**TASK INSTRUCTIONS:** Within the listing below, please copy exactly the lines between the line holding "Cd Taylor Swift - The Life of" and the line holding "4360 Varhaug", inclusive.

**SOURCE MATERIAL:**
··········

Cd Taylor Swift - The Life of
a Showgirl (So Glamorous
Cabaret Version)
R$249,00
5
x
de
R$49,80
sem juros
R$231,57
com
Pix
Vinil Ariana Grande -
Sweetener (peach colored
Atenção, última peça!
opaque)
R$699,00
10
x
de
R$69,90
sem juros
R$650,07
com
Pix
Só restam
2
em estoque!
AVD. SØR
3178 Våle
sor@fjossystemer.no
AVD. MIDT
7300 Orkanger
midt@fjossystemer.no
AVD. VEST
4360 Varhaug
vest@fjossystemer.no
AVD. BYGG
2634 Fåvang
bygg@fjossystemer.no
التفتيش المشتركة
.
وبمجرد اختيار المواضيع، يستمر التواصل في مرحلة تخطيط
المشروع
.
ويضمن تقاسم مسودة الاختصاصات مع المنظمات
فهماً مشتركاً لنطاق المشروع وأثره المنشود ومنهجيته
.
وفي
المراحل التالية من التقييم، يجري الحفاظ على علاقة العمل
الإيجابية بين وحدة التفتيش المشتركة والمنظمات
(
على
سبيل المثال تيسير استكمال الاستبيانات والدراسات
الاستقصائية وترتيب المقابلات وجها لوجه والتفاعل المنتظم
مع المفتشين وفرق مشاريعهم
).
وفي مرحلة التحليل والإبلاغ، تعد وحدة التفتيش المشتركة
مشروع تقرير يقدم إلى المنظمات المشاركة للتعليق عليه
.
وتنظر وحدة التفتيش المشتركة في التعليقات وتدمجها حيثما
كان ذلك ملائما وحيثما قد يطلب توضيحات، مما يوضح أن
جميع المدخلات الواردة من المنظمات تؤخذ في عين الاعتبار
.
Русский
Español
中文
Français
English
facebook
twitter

··········

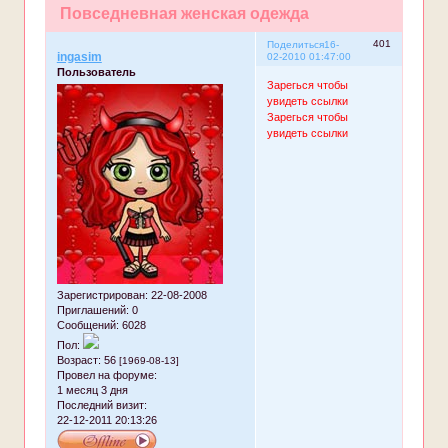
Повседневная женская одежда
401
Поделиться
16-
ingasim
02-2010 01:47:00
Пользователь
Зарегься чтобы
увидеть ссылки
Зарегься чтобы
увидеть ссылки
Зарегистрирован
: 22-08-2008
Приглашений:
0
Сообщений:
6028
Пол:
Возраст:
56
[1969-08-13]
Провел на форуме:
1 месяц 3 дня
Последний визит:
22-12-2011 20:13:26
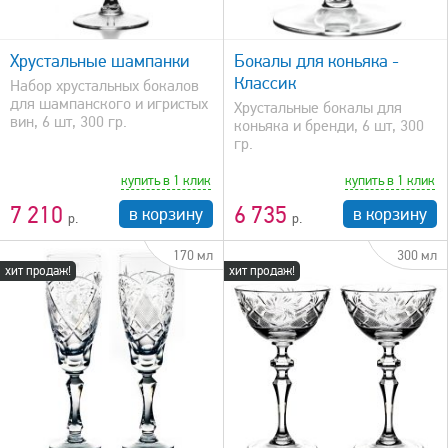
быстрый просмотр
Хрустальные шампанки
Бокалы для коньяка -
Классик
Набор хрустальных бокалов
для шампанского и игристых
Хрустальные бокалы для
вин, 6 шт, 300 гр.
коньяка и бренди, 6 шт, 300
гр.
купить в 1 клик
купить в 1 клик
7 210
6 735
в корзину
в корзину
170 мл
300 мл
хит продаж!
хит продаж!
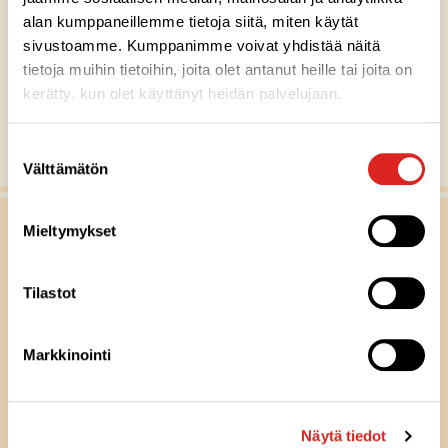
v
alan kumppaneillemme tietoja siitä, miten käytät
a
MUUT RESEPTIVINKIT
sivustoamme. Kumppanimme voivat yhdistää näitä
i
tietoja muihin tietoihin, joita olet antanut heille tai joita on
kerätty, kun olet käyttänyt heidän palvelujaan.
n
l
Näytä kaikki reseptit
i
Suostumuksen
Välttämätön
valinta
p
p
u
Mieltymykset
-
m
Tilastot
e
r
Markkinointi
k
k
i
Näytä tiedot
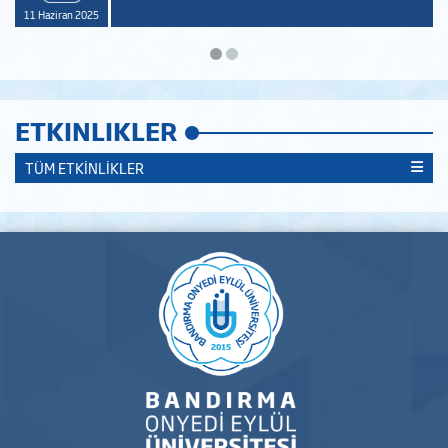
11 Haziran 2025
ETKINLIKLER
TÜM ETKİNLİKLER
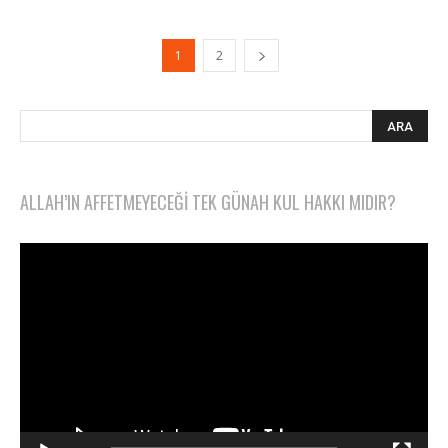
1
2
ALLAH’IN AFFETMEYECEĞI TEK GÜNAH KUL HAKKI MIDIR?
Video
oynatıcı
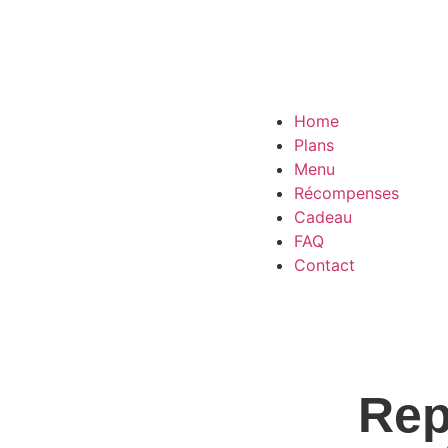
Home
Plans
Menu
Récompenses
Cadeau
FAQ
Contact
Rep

··········

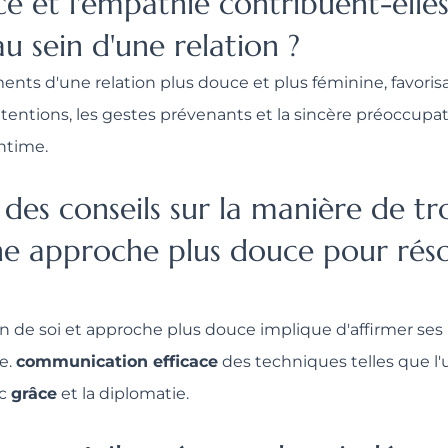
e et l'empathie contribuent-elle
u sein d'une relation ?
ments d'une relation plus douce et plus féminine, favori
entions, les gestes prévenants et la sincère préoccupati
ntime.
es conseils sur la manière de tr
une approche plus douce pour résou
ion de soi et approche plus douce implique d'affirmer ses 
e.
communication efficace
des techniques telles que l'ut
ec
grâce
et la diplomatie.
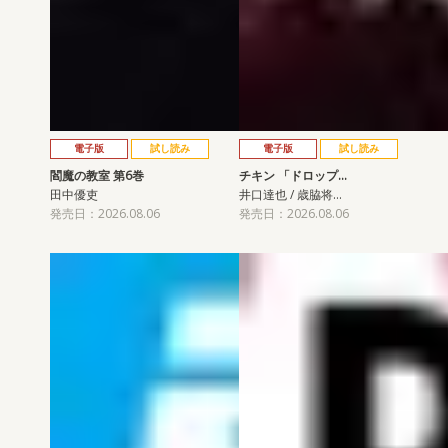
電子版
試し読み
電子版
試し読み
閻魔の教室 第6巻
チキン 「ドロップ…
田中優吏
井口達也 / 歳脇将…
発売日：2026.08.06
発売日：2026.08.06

··········

**ANSWER FOR THE TASK:**
Cd Taylor Swift - The Life of
a Showgirl (So Glamorous
Cabaret Version)
R$249,00
5
x
de
R$49,80
sem juros
R$231,57
com
Pix
Vinil Ariana Grande -
Sweetener (peach colored
Atenção, última peça!
opaque)
R$699,00
10
x
de
R$69,90
sem juros
R$650,07
com
Pix
Só restam
2
em estoque!
AVD. SØR
3178 Våle
sor@fjossystemer.no
AVD. MIDT
7300 Orkanger
midt@fjossystemer.no
AVD. VEST
4360 Varhaug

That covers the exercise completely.